___ Listed records
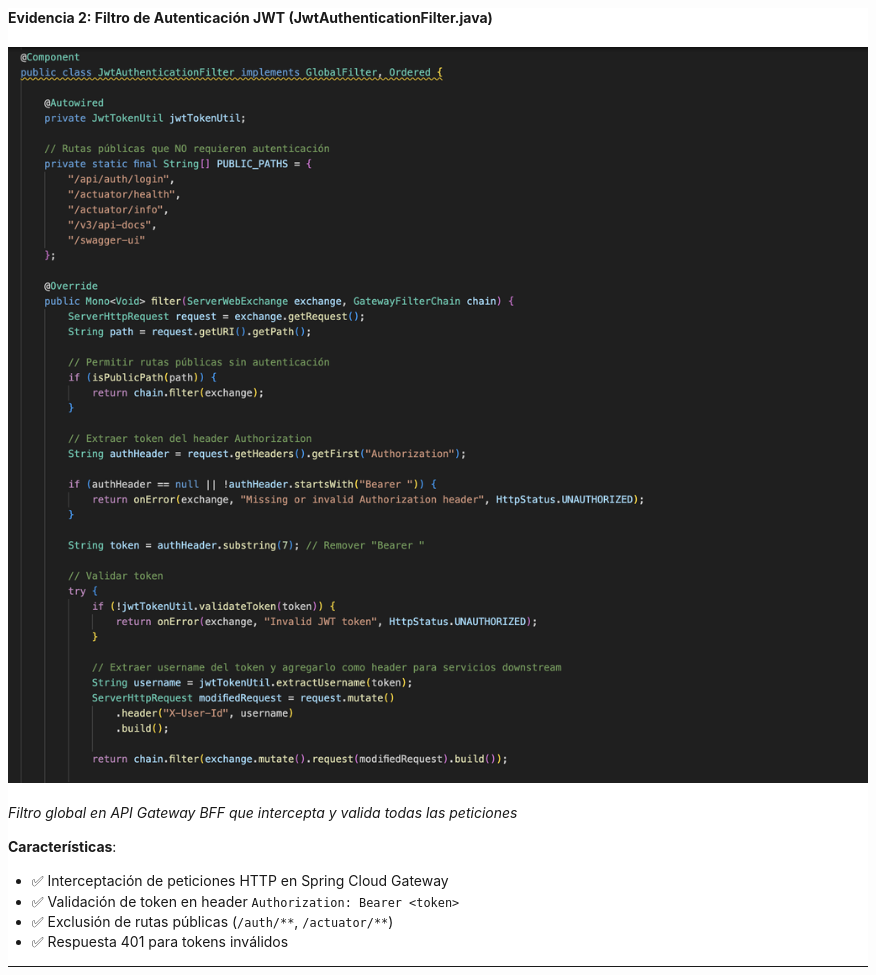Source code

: #### Evidencia 2: Filtro de Autenticación JWT (JwtAuthenticationFilter.java)

![Evidencia 2: JwtAuthenticationFilter.java](evidencias/evidencia_2_oauth_filter.png)

_Filtro global en API Gateway BFF que intercepta y valida todas las peticiones_

**Características**:

- ✅ Interceptación de peticiones HTTP en Spring Cloud Gateway
- ✅ Validación de token en header `Authorization: Bearer <token>`
- ✅ Exclusión de rutas públicas (`/auth/**`, `/actuator/**`)
- ✅ Respuesta 401 para tokens inválidos

---
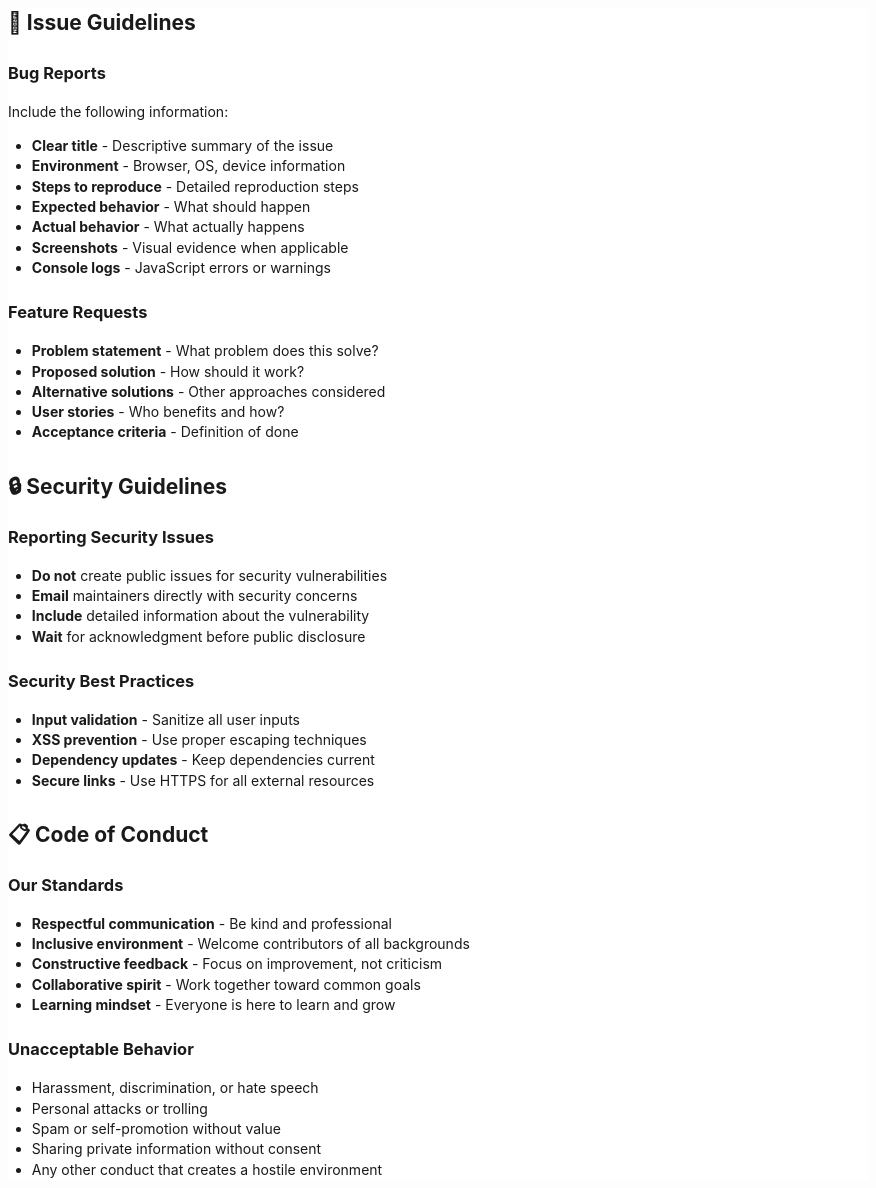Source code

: ## 🐛 Issue Guidelines

### Bug Reports
Include the following information:
- **Clear title** - Descriptive summary of the issue
- **Environment** - Browser, OS, device information
- **Steps to reproduce** - Detailed reproduction steps
- **Expected behavior** - What should happen
- **Actual behavior** - What actually happens
- **Screenshots** - Visual evidence when applicable
- **Console logs** - JavaScript errors or warnings

### Feature Requests
- **Problem statement** - What problem does this solve?
- **Proposed solution** - How should it work?
- **Alternative solutions** - Other approaches considered
- **User stories** - Who benefits and how?
- **Acceptance criteria** - Definition of done

## 🔒 Security Guidelines

### Reporting Security Issues
- **Do not** create public issues for security vulnerabilities
- **Email** maintainers directly with security concerns
- **Include** detailed information about the vulnerability
- **Wait** for acknowledgment before public disclosure

### Security Best Practices
- **Input validation** - Sanitize all user inputs
- **XSS prevention** - Use proper escaping techniques
- **Dependency updates** - Keep dependencies current
- **Secure links** - Use HTTPS for all external resources

## 📋 Code of Conduct

### Our Standards
- **Respectful communication** - Be kind and professional
- **Inclusive environment** - Welcome contributors of all backgrounds
- **Constructive feedback** - Focus on improvement, not criticism
- **Collaborative spirit** - Work together toward common goals
- **Learning mindset** - Everyone is here to learn and grow

### Unacceptable Behavior
- Harassment, discrimination, or hate speech
- Personal attacks or trolling
- Spam or self-promotion without value
- Sharing private information without consent
- Any other conduct that creates a hostile environment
______
A word-for-word reproduction is needed of the lines above from the line containing "todas las peticiones_" through the line containing "### Reporting Security Issues", with both ends kept and no pictures.

_Filtro global en API Gateway BFF que intercepta y valida todas las peticiones_

**Características**:

- ✅ Interceptación de peticiones HTTP en Spring Cloud Gateway
- ✅ Validación de token en header `Authorization: Bearer <token>`
- ✅ Exclusión de rutas públicas (`/auth/**`, `/actuator/**`)
- ✅ Respuesta 401 para tokens inválidos

---
Source code

: ## 🐛 Issue Guidelines

### Bug Reports
Include the following information:
- **Clear title** - Descriptive summary of the issue
- **Environment** - Browser, OS, device information
- **Steps to reproduce** - Detailed reproduction steps
- **Expected behavior** - What should happen
- **Actual behavior** - What actually happens
- **Screenshots** - Visual evidence when applicable
- **Console logs** - JavaScript errors or warnings

### Feature Requests
- **Problem statement** - What problem does this solve?
- **Proposed solution** - How should it work?
- **Alternative solutions** - Other approaches considered
- **User stories** - Who benefits and how?
- **Acceptance criteria** - Definition of done

## 🔒 Security Guidelines

### Reporting Security Issues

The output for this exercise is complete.